O curta de Getúlio impressiona sobretudo por sua ampla noção de imagem, e de como encenar e filmar além do que o espectador vê na tela. Sua direção explora bastante o extracampo, criando a sensação de que personagens entram e saem de um universo próprio, não delimitado pelo enquadramento. Há também um cuidado na montagem desse ambiente, no tempo nada apressado entre um corte e outro, na presença de um cachorro ocasional ou na inserção de um plano muito breve dum figurante que escuta o som de um disparo, detalhes que fazem de O Que Aprendi com Meu Pai um cinema habitado e feito por quem parece ter tesão em filmar, coisa bem rara por aqui.

O filme foi reconhecido com o trio mais importante de prêmios: Montagem/Edição, Direção e Melhor Ficção.

Mudernage, de Marcela Borela

Feito para o DOCTV, Mudernage fechou a Mostra ABD como que para também concluir este recorte artístico da seleção de documentários. Por abordar a arte moderna feita em Goiás, o documentário de Borela se vê um tanto próximo do longa de Ângelo Lima dedicado a Gustav Ritter, docs que chegam a dividir alguns entrevistados, como Siron Franco e Divino Sobral.

Assistir aos dois filmes separados por apenas 48 horas leva a um exercício interessante. Por mais que sofra com o ritmo um tanto capitular, muito devido aos propósitos televisivos, Mudernage propõe discussões não só em torno da arte em si, como se fosse uma palestra, mas do diálogo entre gerações de artistas locais, da presença da arte na vida das pessoas e da relação entre o próprio documentário - cujo status de produção controladora é revelado a todo momento, ecos de Eduardo Coutinho - e as motivações daqueles artistas (a presença do Grupo EmpreZa, por exemplo, não é uma performance, mas o debate entre eles a respeito de como fazer ou não fazer a performance).

O campo de pesquisa de Borela é mais amplo, falando de arte e da cidade às vezes de maneira quase indissociável. Parte das entrevistas não são meramente mecânicas, em que se procura apenas as informações da falação padronizada: Siron Franco aparece, mas tanto quanto ele aparece seu ateliê, a valorização daquele espaço de criação; com Divino Sobral, filmado no alto dum morro, a cidade de Goiânia está presente no horizonte, lá atrás, às vistas. O ambiente é geralmente filmado sem que se comporte como um simples anexo dos depoimentos.

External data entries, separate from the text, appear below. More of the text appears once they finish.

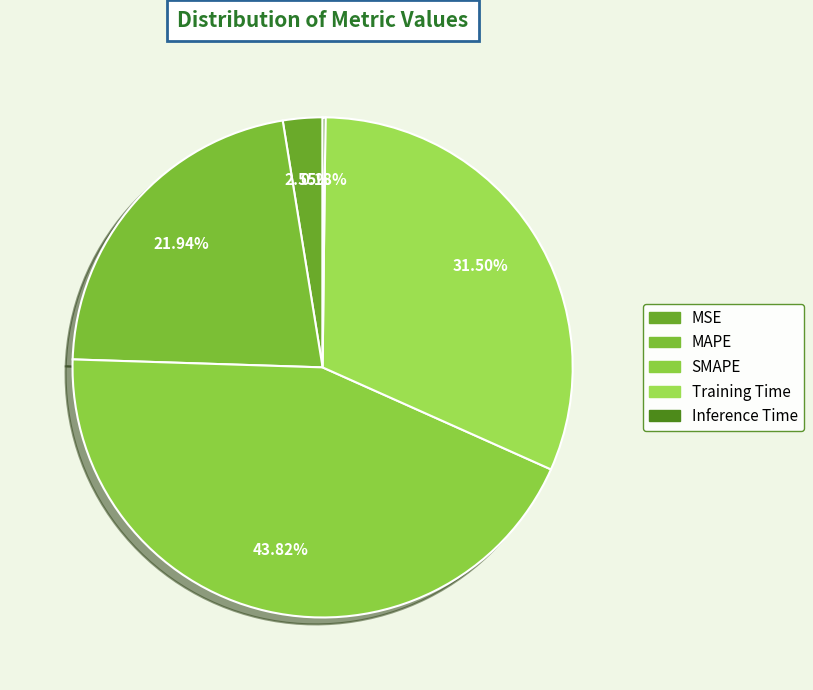

To the nearest percent, what is the combined percentage of MSE and SMAPE?

46%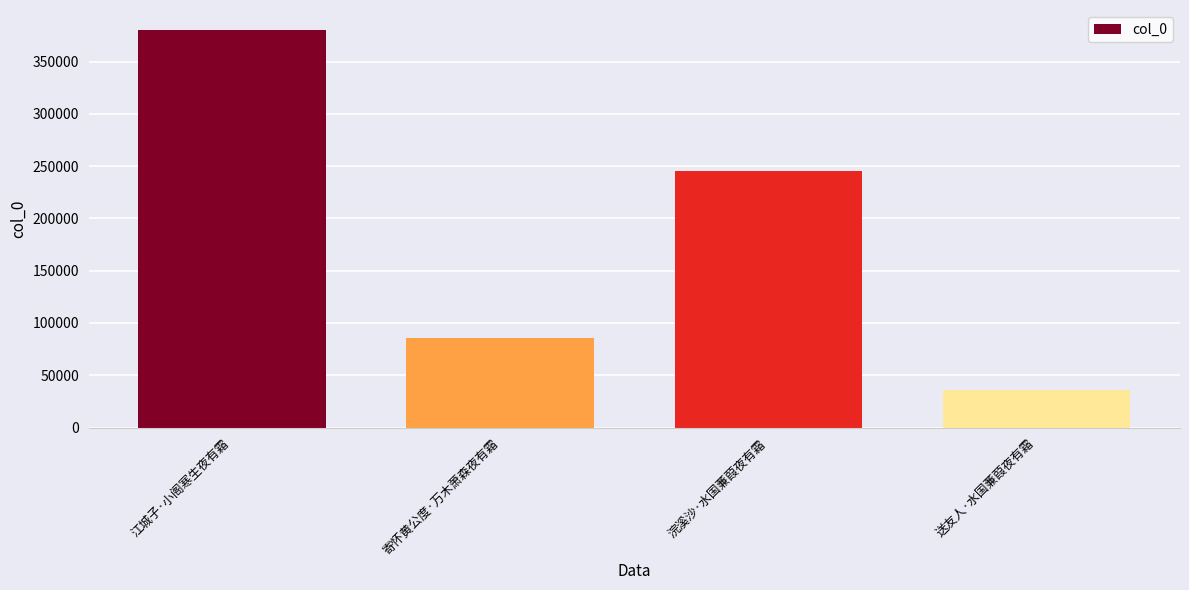

Are the bars grouped side by side (vs. stacked)?

No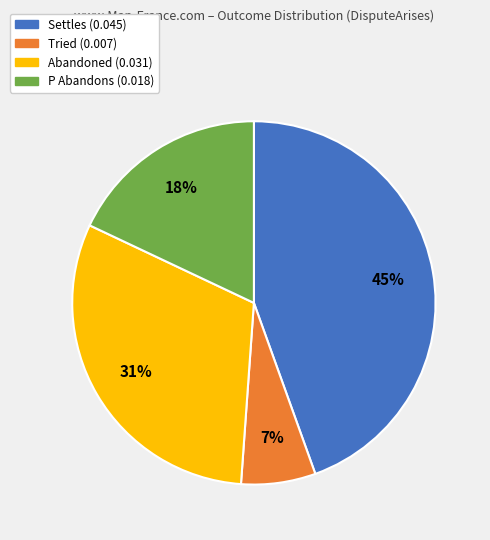

Does any single category account for the majority?

No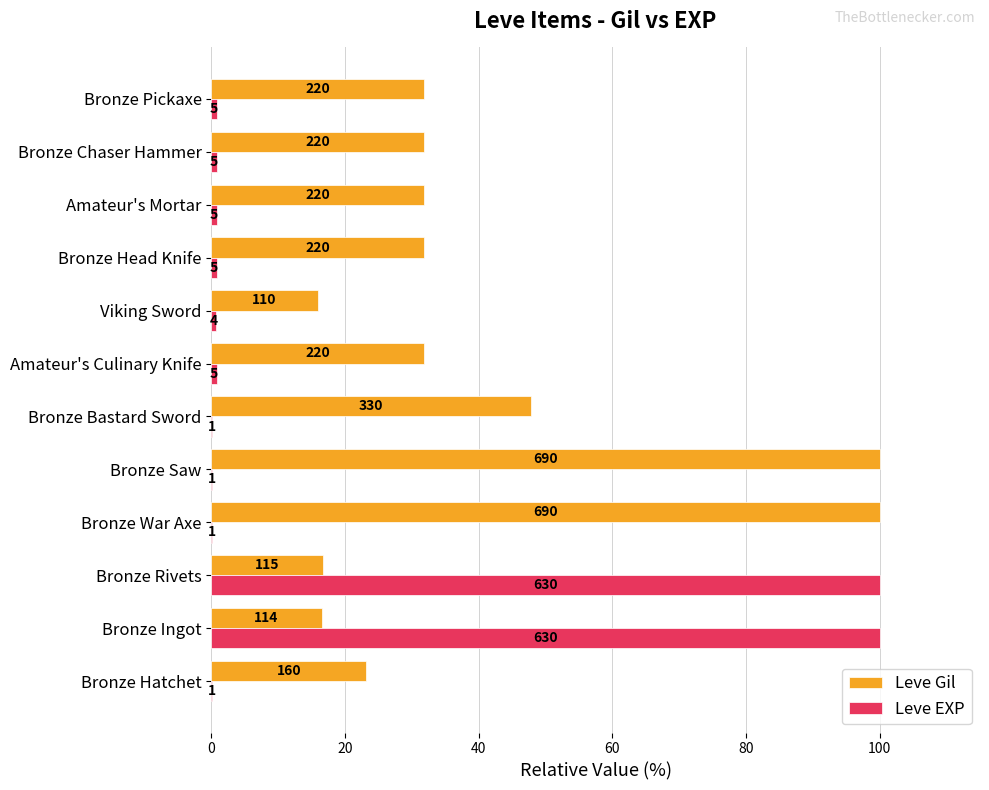

What is the difference between the maximum and minimum values in the Leve EXP series?

99.8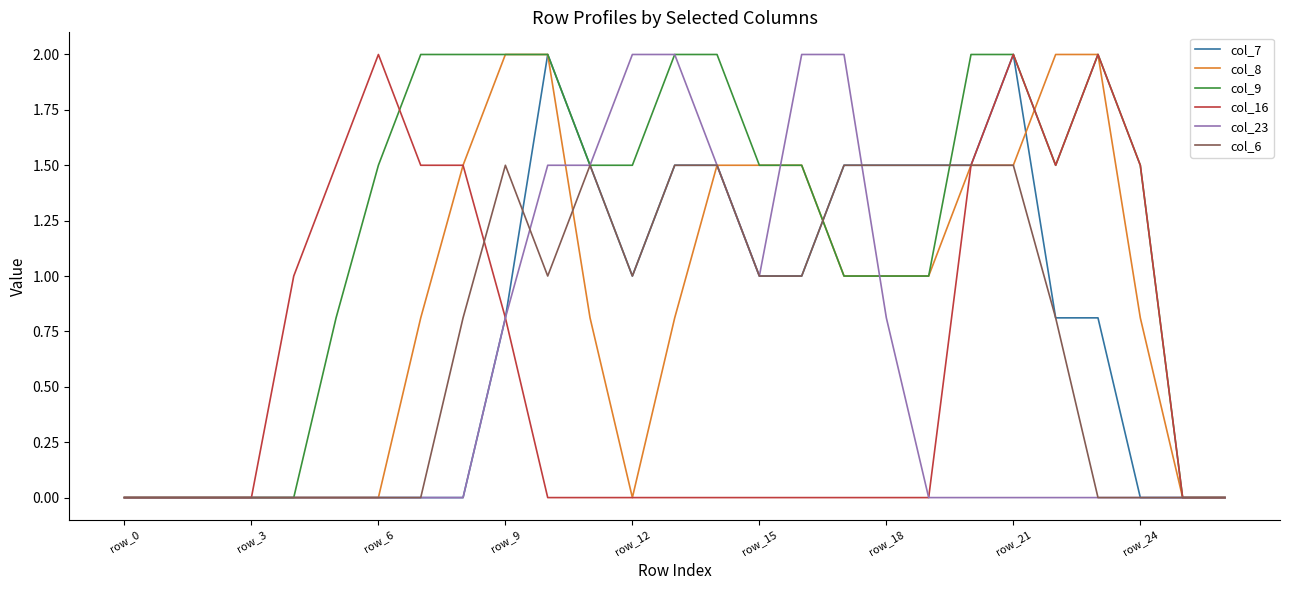

What is the maximum value shown in the chart?

2.0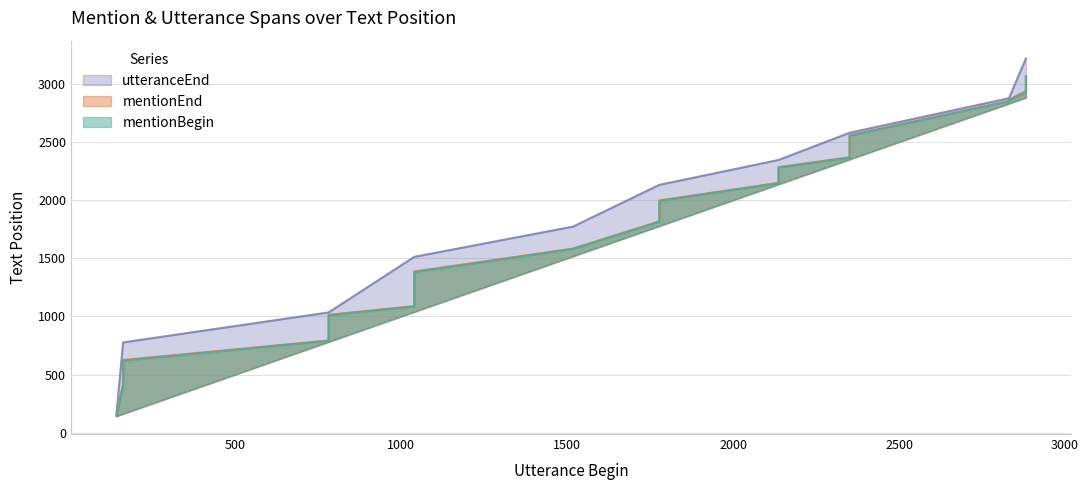

Which series has the largest total across all categories?

utteranceEnd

Talvez a maior diferença entre os docs de Borela e Lima possa ser resumida no modo com que os diretores se inserem em seus próprios filmes: enquanto Lima me parece se colocar gratuitamente em frente à câmera, Borela, além de não se omitir como entrevistadora, a ponto de até mesmo escutar respostas inesperadas e assumir tais reações como parte do processo, inclui sua família dentro da questão (e problema?) do colecionismo artístico, sua mãe e seu pai dispondo seus muitos quadros na paredes da casa como peça decorativas.